— start of Records for the task —

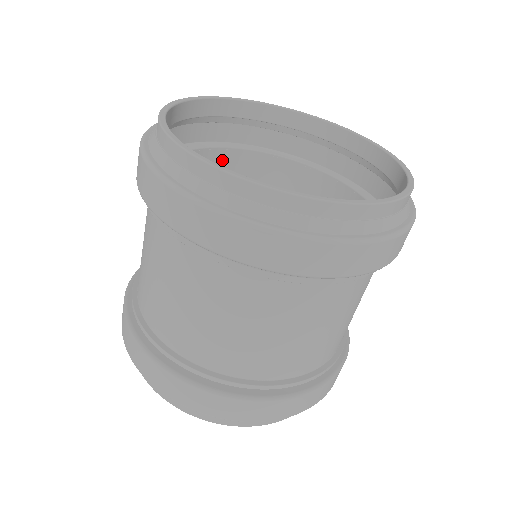
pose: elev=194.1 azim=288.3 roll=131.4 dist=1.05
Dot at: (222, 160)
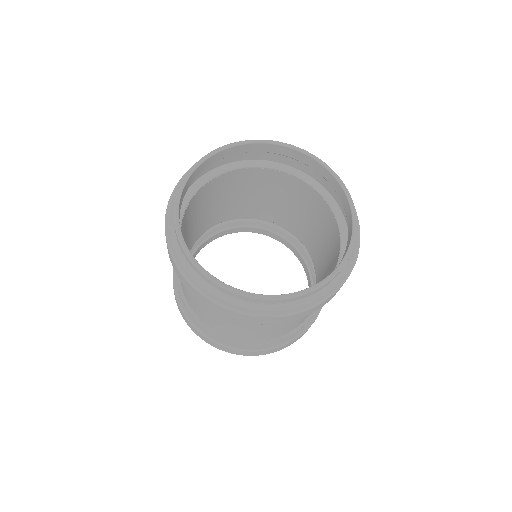
Dot at: (222, 180)
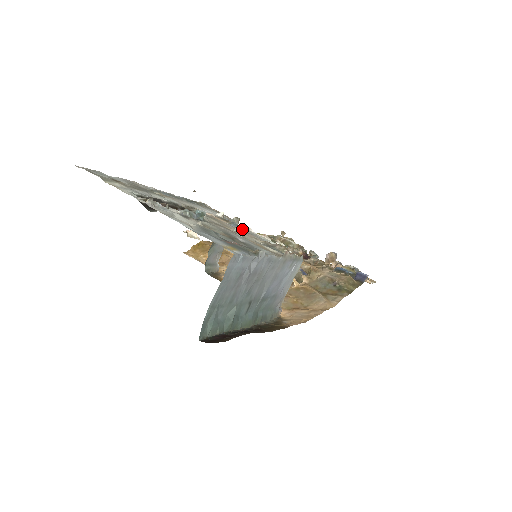
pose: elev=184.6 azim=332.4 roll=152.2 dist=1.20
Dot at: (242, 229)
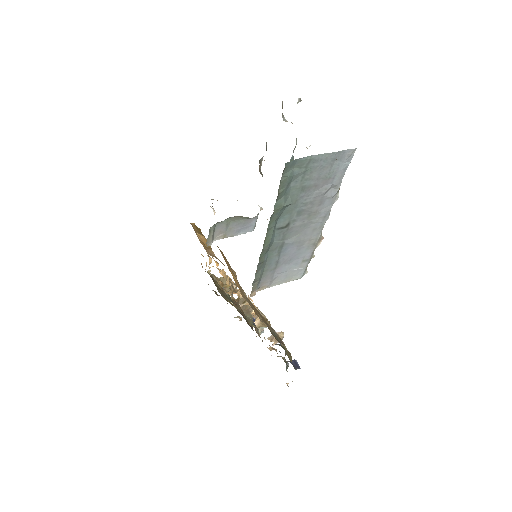
Dot at: occluded
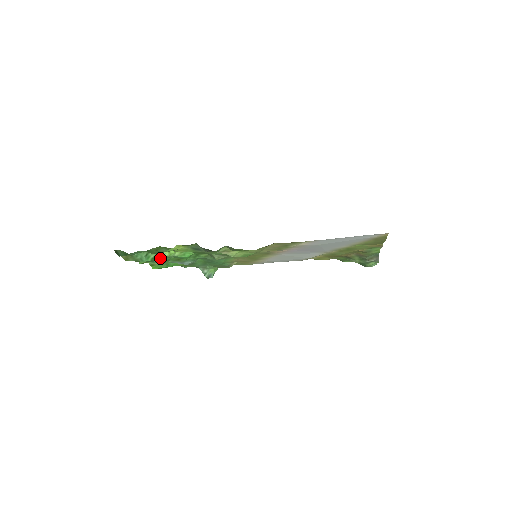
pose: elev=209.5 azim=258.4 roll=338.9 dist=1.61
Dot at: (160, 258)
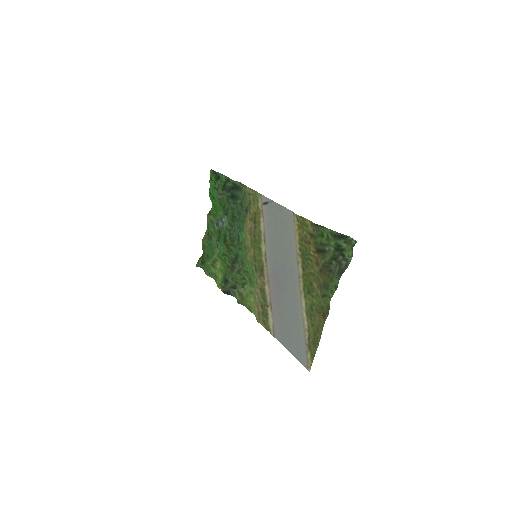
Dot at: (214, 253)
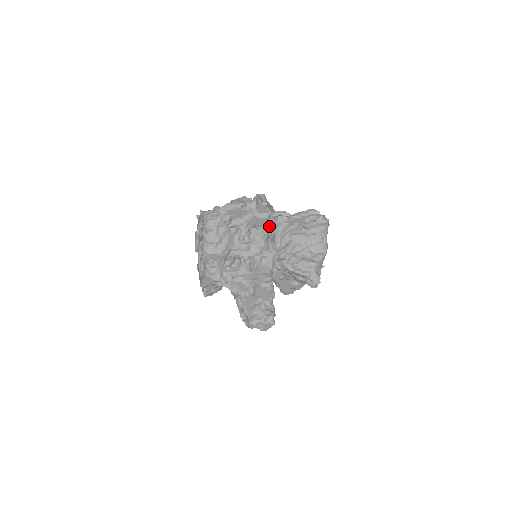
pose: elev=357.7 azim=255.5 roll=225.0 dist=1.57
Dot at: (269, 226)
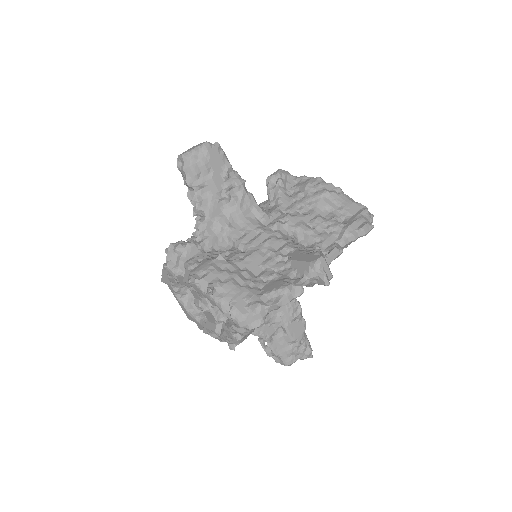
Dot at: occluded
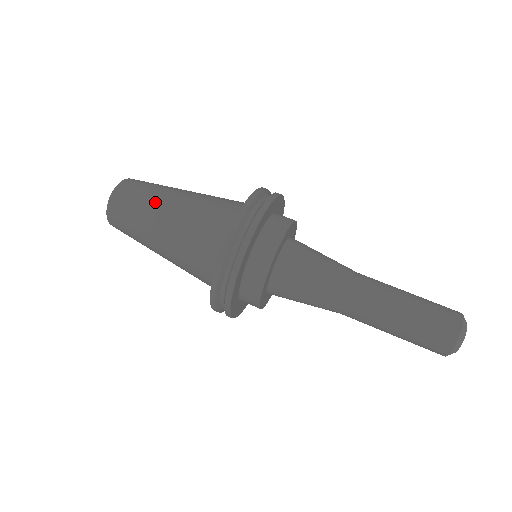
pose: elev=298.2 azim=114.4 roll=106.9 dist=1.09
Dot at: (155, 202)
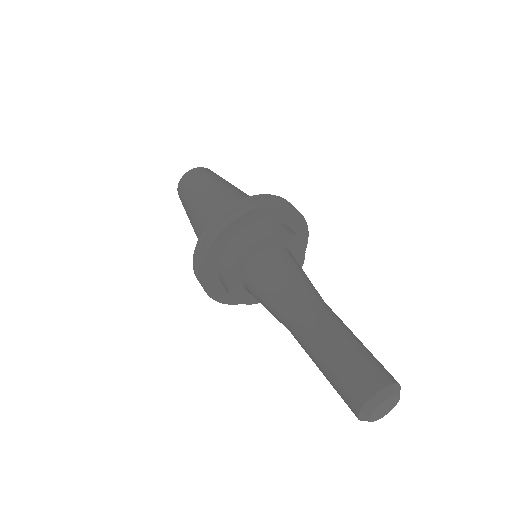
Dot at: occluded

— end of Records for the task —

• _Goal of the exercise_
Rewrite the data above as a Markdown table with the columns Row and Line, giving each line its own numbered row and skipping blank lines. Leave the pictures out of the table.

• _Full response_
| Row | Line |
|---|---|
| 1 | pose: elev=194.1 azim=288.3 roll=131.4 dist=1.05 |
| 2 | Dot at: (222, 160) |
| 3 | Dot at: (222, 180) |
| 4 | pose: elev=184.6 azim=332.4 roll=152.2 dist=1.20 |
| 5 | Dot at: (242, 229) |
| 6 | Dot at: occluded |
| 7 | pose: elev=209.5 azim=258.4 roll=338.9 dist=1.61 |
| 8 | Dot at: (160, 258) |
| 9 | Dot at: (214, 253) |
| 10 | pose: elev=357.7 azim=255.5 roll=225.0 dist=1.57 |
| 11 | Dot at: (269, 226) |
| 12 | Dot at: occluded |
| 13 | pose: elev=298.2 azim=114.4 roll=106.9 dist=1.09 |
| 14 | Dot at: (155, 202) |
| 15 | Dot at: occluded |